Manfaat alang-alang yang pertama yaitu dapat digunakan sebagai bahan bakar energi alternatif selain energi minyak dan batu bara yang disebut bioenergi.

"Batangnya untuk bahan bakar, energinya sangat tinggi karena kadar tingkat ligninnya juga tinggi," kata Sudiana.

Dari keterangan Sudiana, bioenergi dari alang-alang juga dikelompokkan berdasarkan kadar lignin-nya.

"Kelompok low sorgum dengan lignin yang rendah sekitar delapan persen, middle sorgum dengan lignin menengah sekitar 20 persen, dan high sorgum dengan kadar lignin yang tinggi sebesar 30 persen," kata Sudiana.

Produk bioenergi sorgum akan berwujud padat yang berasal dari ampas batang kayu setelah diperas.

"Dia akan sama dengan kayu keras tingkat kalorinya, daripada kita menebang pohon lebih bagus kalau memakai alang-alang," pungkasnya.

Sedangkan Sudiana mengatakan sorgum manis itu ada bijnya yang digunakan untuk makanan dengan kadar gluten yang rendah bagi orang diabetes.

"Pemanfaatan biji sorgum sudah ada sejak jaman dulu di pulau Jawa sebagai pengganti nasi," ujar Sudiana.

Kemudian batang sorgum juga dapat diperas batangnya seperti tanaman tebu dengan komposit gula yang lebih rendah.
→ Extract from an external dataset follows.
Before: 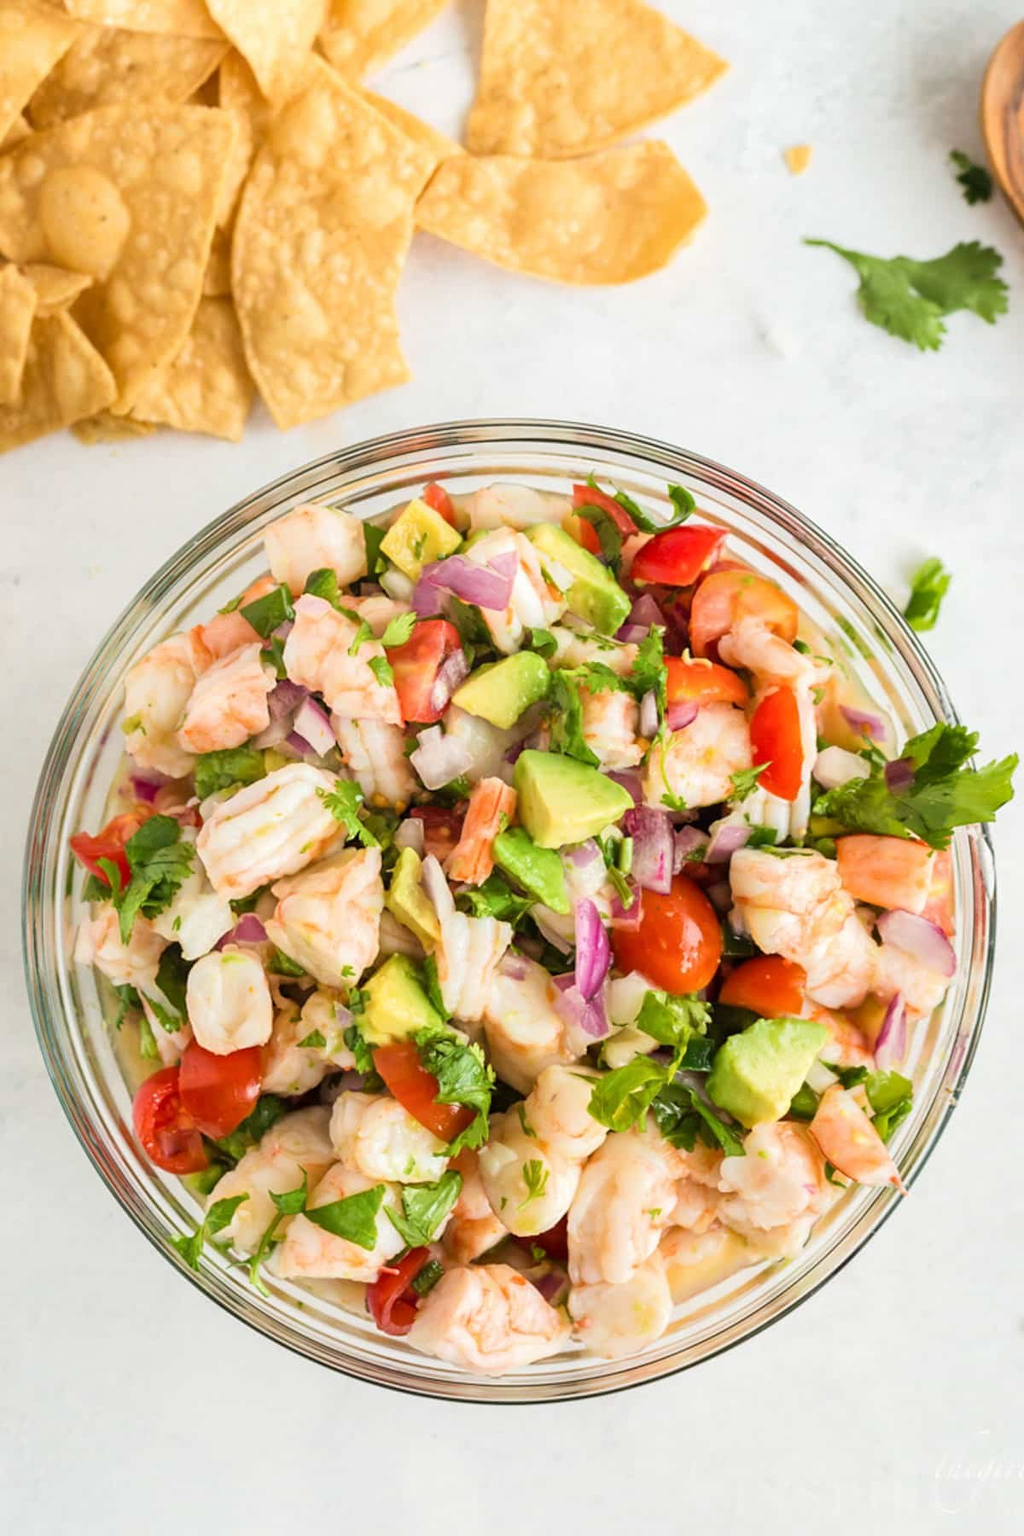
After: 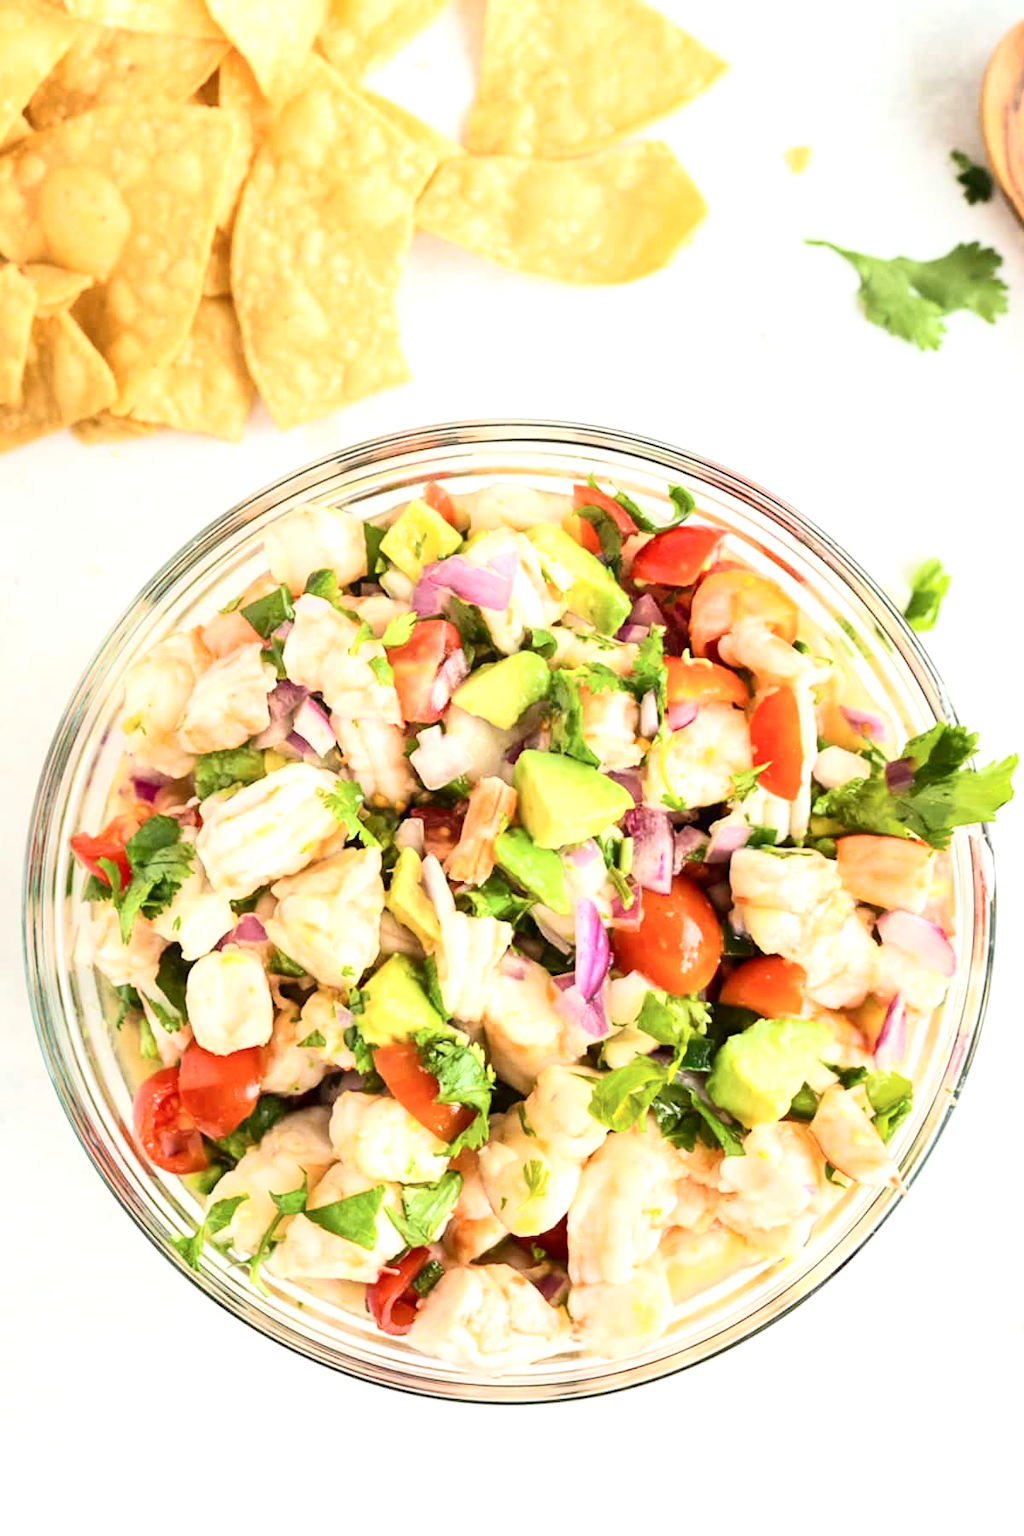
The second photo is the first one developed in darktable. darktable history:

"Sari patinya atau jusnya bisa digunakan untuk macam-macam, bisa untuk MSG atau penyedap makanan, atau untuk asam sitrat dan etanol," kata Sudiana.

Sorgum yang digunakan oleh LIPI dikatakan Sudiana berasal dari Jawa Timur dan Nusa Tenggara Timur (NTT).

"Kalau di Bogor, kita ada lahan di LIPI Cibinong sekitar satu hektar karena untuk percobaan saja, bukan untuk massal," ungkapnya.


Sumber : Tribunnews.com, 25 Maret 2018

Sivitas Terkait : Prof. Dr. I Made Sudiana M.Sc.